Bob Pierce, founder of World Vision had advanced leukemia, but he went to visit a colleague in Indonesia before he died. As they were walking through a small village, they came upon a young girl lying on a bamboo mat next to a river. She was dying of cancer and had only a short time to live. When Bob was told of her circumstances, he was very upset. He demanded to know why she wasn’t in a clinic and was told she was from the jungle and wished to spend her last days next to the river where it was cool and familiar. As Bob gazed at her, he felt such compassion that he got down on his knees in the mud, took her hand, and began stroking it. Although she didn’t understand him, he prayed for her. Afterward she looked up and said something. “What did she say?” Bob asked his friend. His friend replied, “She said, ‘If only I could sleep again; if only I could sleep again.’” It seemed that her pain was too great to allow her the relief of rest.

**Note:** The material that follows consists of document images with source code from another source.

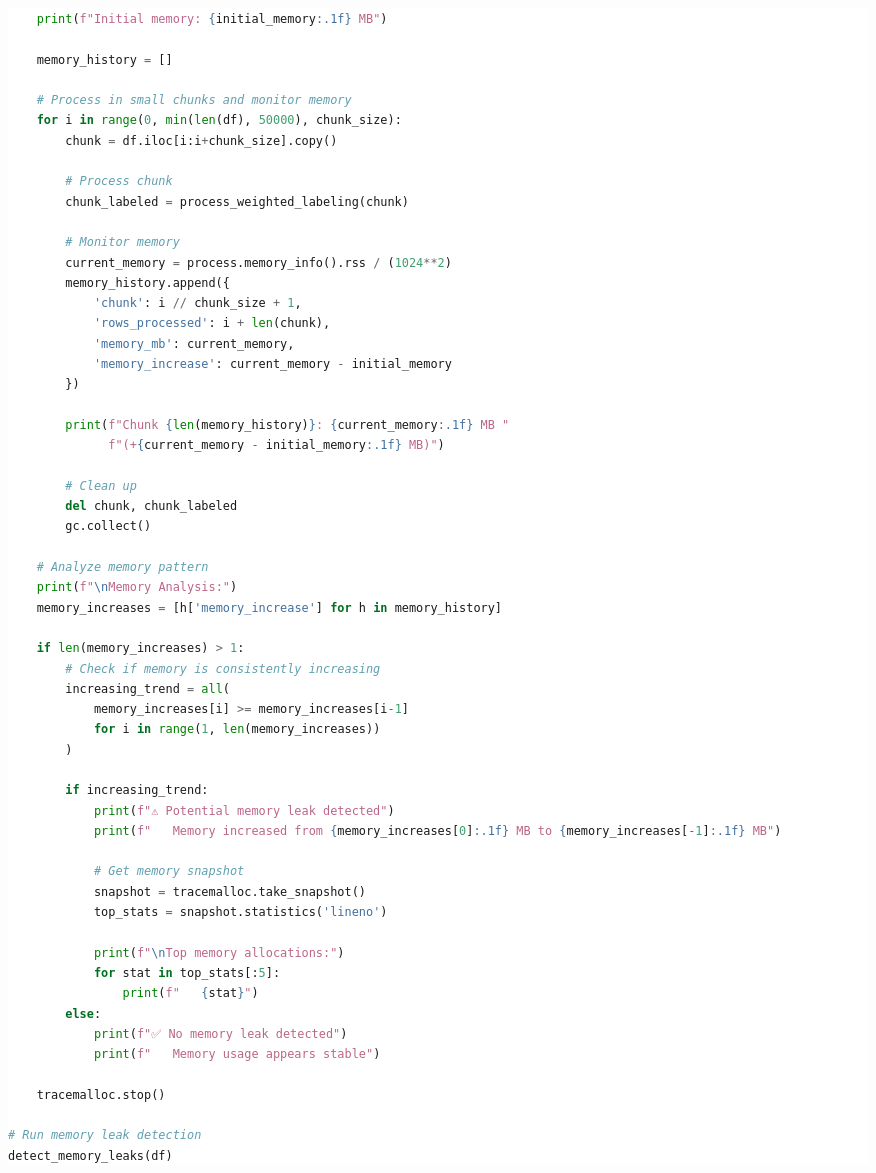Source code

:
 ```python
    print(f"Initial memory: {initial_memory:.1f} MB")
    
    memory_history = []
    
    # Process in small chunks and monitor memory
    for i in range(0, min(len(df), 50000), chunk_size):
        chunk = df.iloc[i:i+chunk_size].copy()
        
        # Process chunk
        chunk_labeled = process_weighted_labeling(chunk)
        
        # Monitor memory
        current_memory = process.memory_info().rss / (1024**2)
        memory_history.append({
            'chunk': i // chunk_size + 1,
            'rows_processed': i + len(chunk),
            'memory_mb': current_memory,
            'memory_increase': current_memory - initial_memory
        })
        
        print(f"Chunk {len(memory_history)}: {current_memory:.1f} MB "
              f"(+{current_memory - initial_memory:.1f} MB)")
        
        # Clean up
        del chunk, chunk_labeled
        gc.collect()
    
    # Analyze memory pattern
    print(f"\nMemory Analysis:")
    memory_increases = [h['memory_increase'] for h in memory_history]
    
    if len(memory_increases) > 1:
        # Check if memory is consistently increasing
        increasing_trend = all(
            memory_increases[i] >= memory_increases[i-1] 
            for i in range(1, len(memory_increases))
        )
        
        if increasing_trend:
            print(f"⚠️ Potential memory leak detected")
            print(f"   Memory increased from {memory_increases[0]:.1f} MB to {memory_increases[-1]:.1f} MB")
            
            # Get memory snapshot
            snapshot = tracemalloc.take_snapshot()
            top_stats = snapshot.statistics('lineno')
            
            print(f"\nTop memory allocations:")
            for stat in top_stats[:5]:
                print(f"   {stat}")
        else:
            print(f"✅ No memory leak detected")
            print(f"   Memory usage appears stable")
    
    tracemalloc.stop()

# Run memory leak detection
detect_memory_leaks(df)
```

Bob began to weep. Then he reached into his pocket and took out his own sleeping pills, the ones his doctor had given him because the pain from his leukemia didn’t allow him much sleep apart from them. He handed the bottle to his friend. “Make sure this young lady gets a good night’s sleep---as long as these pills last.”
Bob was 10 days away from where he could get his prescription refilled. That meant 10 painful and restless nights. Even in the midst of his suffering, Bob Pierce had been infused with God’s supernatural sense of satisfaction that he had done the right thing. (Lee Strobel, God’s Outrageous Claims, p. 95).